WHAT YOU HAVE TO DO: Copy every line of text in the listing below without changing anything, and leave the pictures out.
***** INFORMATION
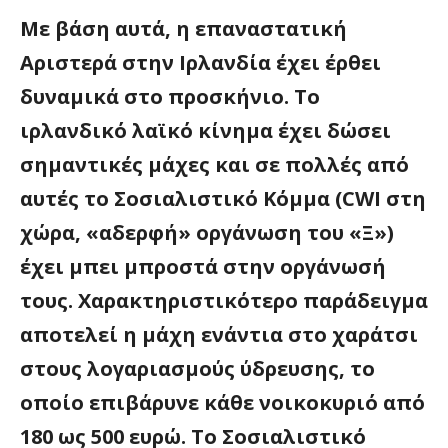
Με βάση αυτά, η επαναστατική
Αριστερά στην Ιρλανδία έχει έρθει
δυναμικά στο προσκήνιο. Το
ιρλανδικό λαϊκό κίνημα έχει δώσει
σημαντικές μάχες και σε πολλές από
αυτές το Σοσιαλιστικό Κόμμα (CWI στη
χώρα, «αδερφή» οργάνωση του «Ξ»)
έχει μπει μπροστά στην οργάνωσή
τους. Χαρακτηριστικότερο παράδειγμα
αποτελεί η μάχη ενάντια στο χαράτσι
στους λογαριασμούς ύδρευσης, το
οποίο επιβάρυνε κάθε νοικοκυριό από
180 ως 500 ευρώ. Το Σοσιαλιστικό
**********
ANSWER:
Με βάση αυτά, η επαναστατική
Αριστερά στην Ιρλανδία έχει έρθει
δυναμικά στο προσκήνιο. Το
ιρλανδικό λαϊκό κίνημα έχει δώσει
σημαντικές μάχες και σε πολλές από
αυτές το Σοσιαλιστικό Κόμμα (CWI στη
χώρα, «αδερφή» οργάνωση του «Ξ»)
έχει μπει μπροστά στην οργάνωσή
τους. Χαρακτηριστικότερο παράδειγμα
αποτελεί η μάχη ενάντια στο χαράτσι
στους λογαριασμούς ύδρευσης, το
οποίο επιβάρυνε κάθε νοικοκυριό από
180 ως 500 ευρώ. Το Σοσιαλιστικό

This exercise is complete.